=== GIVEN TEXT ===
- Cütcü
- Machkalashen
- Coordinates: 39°41′38″N 47°01′44″E﻿ / ﻿39.69389°N 47.02889°E
- Country: Azerbaijan
- • District: Khojavend

Population (2015)
- • Total: 546
- Time zone: UTC+4 (AZT)

= Machkalashen =

Village in Khojavend District, Azerbaijan

Machkalashen (Մաճկալաշեն; Cütcü) is a village located in the Khojavend District of Azerbaijan, in the region of Nagorno-Karabakh. Until 2023 it was controlled by the breakaway Republic of Artsakh. The village had an ethnic Armenian-majority population until the expulsion of the Armenian population of Nagorno-Karabakh by Azerbaijan following the 2023 Azerbaijani offensive in Nagorno-Karabakh. The Amaras Monastery is located close to the village.

== History ==
During the Soviet period, the village was a part of the Martuni District of the Nagorno-Karabakh Autonomous Oblast.

== Economy and culture ==
The population is mainly engaged in agriculture and animal husbandry. As of 2015, the village has a municipal building, a house of culture, a secondary school, a kindergarten, and a medical centre.

== Demographics ==
The village had 593 inhabitants in 2005, and 546 inhabitants in 2015.

=== EXCERPTED DATA ===
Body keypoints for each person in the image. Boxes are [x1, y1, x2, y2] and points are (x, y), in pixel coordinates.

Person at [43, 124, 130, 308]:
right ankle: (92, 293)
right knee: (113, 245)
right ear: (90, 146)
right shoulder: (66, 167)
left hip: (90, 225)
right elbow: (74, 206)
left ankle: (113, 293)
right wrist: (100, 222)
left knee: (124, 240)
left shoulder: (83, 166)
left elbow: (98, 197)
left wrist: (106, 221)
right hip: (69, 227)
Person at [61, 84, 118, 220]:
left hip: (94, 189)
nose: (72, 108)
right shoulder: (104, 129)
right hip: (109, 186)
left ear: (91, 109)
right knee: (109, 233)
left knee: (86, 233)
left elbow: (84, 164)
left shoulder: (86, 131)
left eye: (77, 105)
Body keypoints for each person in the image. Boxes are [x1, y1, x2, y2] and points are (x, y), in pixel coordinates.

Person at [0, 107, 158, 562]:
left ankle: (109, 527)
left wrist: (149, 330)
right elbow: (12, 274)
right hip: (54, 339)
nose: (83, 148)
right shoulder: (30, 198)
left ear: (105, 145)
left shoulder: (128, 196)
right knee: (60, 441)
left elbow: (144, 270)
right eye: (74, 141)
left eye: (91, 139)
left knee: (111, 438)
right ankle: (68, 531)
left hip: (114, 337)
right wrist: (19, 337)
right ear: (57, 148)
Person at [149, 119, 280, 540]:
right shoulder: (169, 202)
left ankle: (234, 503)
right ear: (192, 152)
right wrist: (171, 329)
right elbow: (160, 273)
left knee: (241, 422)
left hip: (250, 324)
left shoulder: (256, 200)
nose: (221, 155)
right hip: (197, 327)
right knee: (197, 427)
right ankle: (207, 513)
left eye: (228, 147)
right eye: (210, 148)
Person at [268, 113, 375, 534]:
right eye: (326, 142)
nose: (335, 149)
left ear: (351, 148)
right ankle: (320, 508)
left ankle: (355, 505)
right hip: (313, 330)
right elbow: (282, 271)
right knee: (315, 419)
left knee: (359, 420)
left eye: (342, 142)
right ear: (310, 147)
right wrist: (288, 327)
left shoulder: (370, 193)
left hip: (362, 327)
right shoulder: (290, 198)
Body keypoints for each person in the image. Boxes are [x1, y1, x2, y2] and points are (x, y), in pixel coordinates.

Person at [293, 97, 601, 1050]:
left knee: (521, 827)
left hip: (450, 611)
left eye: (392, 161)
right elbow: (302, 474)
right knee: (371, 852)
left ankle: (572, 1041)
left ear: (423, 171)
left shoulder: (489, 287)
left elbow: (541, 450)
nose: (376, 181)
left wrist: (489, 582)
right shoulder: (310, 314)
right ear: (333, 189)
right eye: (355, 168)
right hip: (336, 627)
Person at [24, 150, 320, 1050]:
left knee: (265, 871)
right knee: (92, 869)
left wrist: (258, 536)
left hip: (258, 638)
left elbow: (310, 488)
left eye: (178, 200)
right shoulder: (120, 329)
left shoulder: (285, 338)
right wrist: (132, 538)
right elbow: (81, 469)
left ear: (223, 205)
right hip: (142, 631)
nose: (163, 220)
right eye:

=== WORK INSTRUCTIONS ===
Rewrite the stretch of the Machkalashen text from "- • Total: 546" through "a medical centre.", putting "farming" in place of "agriculture".

=== RESPONSE BOX ===
- • Total: 546
- Time zone: UTC+4 (AZT)

= Machkalashen =

Village in Khojavend District, Azerbaijan

Machkalashen (Մաճկալաշեն; Cütcü) is a village located in the Khojavend District of Azerbaijan, in the region of Nagorno-Karabakh. Until 2023 it was controlled by the breakaway Republic of Artsakh. The village had an ethnic Armenian-majority population until the expulsion of the Armenian population of Nagorno-Karabakh by Azerbaijan following the 2023 Azerbaijani offensive in Nagorno-Karabakh. The Amaras Monastery is located close to the village.

== History ==
During the Soviet period, the village was a part of the Martuni District of the Nagorno-Karabakh Autonomous Oblast.

== Economy and culture ==
The population is mainly engaged in farming and animal husbandry. As of 2015, the village has a municipal building, a house of culture, a secondary school, a kindergarten, and a medical centre.